Governmental Interest Analysis

Rule / Approach

Developed by Brainerd Currie in the 1950s–60s, governmental interest analysis directs a court to examine the policies underlying each state’s competing laws and then determine whether each state has a legitimate interest in applying its law to the particular parties and facts. The forum applies its own law in true conflicts; if only one state has an interest, that state’s law governs; if neither state has an interest, the forum applies forum law (or plaintiff-favoring law).

Elements / Steps

  1. Identify each state’s law and the policy or purpose behind it.
  2. Determine each state’s interest: A state has an interest in applying its law when the class of persons its law was designed to protect is involved in the dispute (typically tied to domicile).
  3. Classify the conflict:
    • False conflict: Only one state has an interest — apply that state’s law without further analysis.
    • Unprovided-for case: Neither state has an interest — Currie said apply forum law; courts often apply the law more favorable to the plaintiff or use most-significant-relationship as a tie-breaker.
    • True conflict: Both states have interests and their laws differ.
  4. Resolve true conflicts:
    • Currie’s original position: apply forum law — courts are instruments of state policy and should advance their own state’s interests.
    • Moderate/restrained interpretation: reexamine whether the conflict is truly irreconcilable; try to interpret one state’s law narrowly to eliminate the conflict.
    • Other refinements: comparative impairment (Baxter/California); better-law approach (Leflar).

Exceptions / Critiques

  • Forum bias: Currie’s rule of applying forum law in true conflicts invites forum shopping and systematically favors the plaintiff (who chose the forum).
  • No ranking of interests: Governmental interest analysis does not weigh or compare the strength of state interests, only their existence — leading to comparative impairment as a refinement.
  • Difficulty of statutory interpretation: Identifying a law’s “policy” requires speculative legislative-intent analysis.
  • Unprovided-for cases create uncertainty — courts reach inconsistent results.
  • True conflict escape: Currie’s “moderate and restrained interpretation” urges re-reading one state’s statute narrowly to transform a true conflict into a false one before resorting to forum law.

Policy

Governmental interest analysis replaced mechanical territoriality with a focus on the purposes behind laws.
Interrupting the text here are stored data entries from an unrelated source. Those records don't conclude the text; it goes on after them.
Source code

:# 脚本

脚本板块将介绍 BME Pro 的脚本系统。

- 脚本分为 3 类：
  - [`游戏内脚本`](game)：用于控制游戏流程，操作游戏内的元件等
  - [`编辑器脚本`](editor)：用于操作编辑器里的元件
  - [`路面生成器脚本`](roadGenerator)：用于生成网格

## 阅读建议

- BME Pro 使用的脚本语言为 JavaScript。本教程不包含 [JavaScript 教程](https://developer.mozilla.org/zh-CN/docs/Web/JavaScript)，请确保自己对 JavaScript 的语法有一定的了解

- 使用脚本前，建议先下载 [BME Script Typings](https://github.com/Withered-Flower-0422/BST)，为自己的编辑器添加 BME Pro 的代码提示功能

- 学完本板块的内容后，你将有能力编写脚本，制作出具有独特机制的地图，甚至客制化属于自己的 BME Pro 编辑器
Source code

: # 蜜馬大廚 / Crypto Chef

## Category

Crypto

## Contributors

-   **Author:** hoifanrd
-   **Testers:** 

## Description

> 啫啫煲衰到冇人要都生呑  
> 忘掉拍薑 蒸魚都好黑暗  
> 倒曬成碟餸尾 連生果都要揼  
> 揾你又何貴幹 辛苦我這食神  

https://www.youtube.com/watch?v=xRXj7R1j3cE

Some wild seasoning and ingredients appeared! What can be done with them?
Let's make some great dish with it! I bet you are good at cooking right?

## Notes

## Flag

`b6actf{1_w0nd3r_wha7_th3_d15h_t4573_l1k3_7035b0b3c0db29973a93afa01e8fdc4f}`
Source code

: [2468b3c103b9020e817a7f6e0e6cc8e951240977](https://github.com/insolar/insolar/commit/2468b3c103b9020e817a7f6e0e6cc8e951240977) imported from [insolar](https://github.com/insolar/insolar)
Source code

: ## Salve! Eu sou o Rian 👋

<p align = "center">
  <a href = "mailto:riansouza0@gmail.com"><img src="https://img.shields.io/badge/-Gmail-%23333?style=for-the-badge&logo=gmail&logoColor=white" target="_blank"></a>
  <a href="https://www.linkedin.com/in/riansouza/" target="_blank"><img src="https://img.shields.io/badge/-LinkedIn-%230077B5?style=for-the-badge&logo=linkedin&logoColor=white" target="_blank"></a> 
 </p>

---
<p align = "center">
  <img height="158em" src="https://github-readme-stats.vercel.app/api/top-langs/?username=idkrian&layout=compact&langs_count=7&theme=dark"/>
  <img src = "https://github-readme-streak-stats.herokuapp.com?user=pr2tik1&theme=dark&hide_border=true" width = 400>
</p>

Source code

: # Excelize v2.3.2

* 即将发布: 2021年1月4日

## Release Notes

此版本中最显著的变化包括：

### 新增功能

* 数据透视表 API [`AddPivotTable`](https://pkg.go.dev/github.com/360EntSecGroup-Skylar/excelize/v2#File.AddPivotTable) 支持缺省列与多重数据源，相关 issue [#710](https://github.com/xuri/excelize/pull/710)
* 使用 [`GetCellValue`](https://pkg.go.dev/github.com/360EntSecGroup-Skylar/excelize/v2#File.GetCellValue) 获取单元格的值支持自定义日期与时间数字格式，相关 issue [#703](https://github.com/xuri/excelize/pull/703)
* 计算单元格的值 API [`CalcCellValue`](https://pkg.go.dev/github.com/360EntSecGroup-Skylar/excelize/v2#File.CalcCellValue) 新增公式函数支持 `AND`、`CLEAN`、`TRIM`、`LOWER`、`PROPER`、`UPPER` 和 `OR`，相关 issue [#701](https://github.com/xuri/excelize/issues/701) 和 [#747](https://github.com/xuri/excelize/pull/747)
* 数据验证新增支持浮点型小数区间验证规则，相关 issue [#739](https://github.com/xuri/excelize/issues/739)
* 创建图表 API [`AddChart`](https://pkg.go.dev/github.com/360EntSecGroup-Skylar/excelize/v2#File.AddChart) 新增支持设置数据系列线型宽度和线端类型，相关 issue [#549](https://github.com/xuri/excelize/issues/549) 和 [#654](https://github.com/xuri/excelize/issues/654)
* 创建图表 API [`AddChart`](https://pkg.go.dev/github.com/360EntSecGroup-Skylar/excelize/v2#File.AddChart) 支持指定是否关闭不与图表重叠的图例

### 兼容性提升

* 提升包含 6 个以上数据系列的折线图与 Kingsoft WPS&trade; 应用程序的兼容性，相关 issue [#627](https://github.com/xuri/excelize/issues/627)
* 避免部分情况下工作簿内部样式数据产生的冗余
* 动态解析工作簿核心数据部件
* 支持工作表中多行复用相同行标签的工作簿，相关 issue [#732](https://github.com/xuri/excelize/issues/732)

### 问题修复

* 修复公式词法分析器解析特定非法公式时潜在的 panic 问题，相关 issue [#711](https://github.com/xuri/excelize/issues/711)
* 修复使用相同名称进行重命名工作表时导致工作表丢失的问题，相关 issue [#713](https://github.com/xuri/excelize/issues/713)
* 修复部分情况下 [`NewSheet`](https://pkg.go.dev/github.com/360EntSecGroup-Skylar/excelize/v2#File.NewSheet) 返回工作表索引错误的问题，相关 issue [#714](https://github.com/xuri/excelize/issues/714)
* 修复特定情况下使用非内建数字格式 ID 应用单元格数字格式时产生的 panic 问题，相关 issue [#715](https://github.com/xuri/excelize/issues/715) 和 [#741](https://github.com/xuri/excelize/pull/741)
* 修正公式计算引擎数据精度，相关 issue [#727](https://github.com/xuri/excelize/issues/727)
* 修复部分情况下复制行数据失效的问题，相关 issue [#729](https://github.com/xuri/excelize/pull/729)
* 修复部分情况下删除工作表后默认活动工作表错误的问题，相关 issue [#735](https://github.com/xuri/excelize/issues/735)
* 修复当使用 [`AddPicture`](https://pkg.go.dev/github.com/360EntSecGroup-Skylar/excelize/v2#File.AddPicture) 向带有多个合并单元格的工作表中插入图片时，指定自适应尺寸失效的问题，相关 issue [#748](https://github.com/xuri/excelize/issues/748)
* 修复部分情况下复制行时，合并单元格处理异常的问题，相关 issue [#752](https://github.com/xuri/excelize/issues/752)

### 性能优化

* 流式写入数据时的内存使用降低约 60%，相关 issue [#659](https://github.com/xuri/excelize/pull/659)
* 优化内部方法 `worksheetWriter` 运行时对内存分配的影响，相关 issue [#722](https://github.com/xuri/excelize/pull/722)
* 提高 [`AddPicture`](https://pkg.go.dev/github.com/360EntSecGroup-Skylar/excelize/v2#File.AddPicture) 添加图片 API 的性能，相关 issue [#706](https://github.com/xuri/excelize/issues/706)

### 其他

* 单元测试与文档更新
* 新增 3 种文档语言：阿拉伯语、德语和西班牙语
It treats choice of law as a form of statutory interpretation: just as domestic statutes should be applied only where the legislature intended, a state’s law should apply only where the state has a genuine interest. This approach ties choice of law to modern conflicts scholarship (legal realism, statutory purpose analysis) and the Legal Process school.

Key Cases

  • Babcock v. Jackson — NY court identified Ontario’s guest statute as a loss-allocating rule with no Ontario interest in a dispute between NY domiciliaries; textbook false conflict.
  • Lilienthal v. Kaufman — Oregon applied its own spendthrift law as a true conflict even though most connecting factors pointed to California.
  • Erwin v. Thomas — classic unprovided-for case: neither state had an interest in the loss-allocation dispute.
  • Milliken v. Pratt — Currie’s analysis of married-women’s contracts revealed most cases are false conflicts once domicile is examined.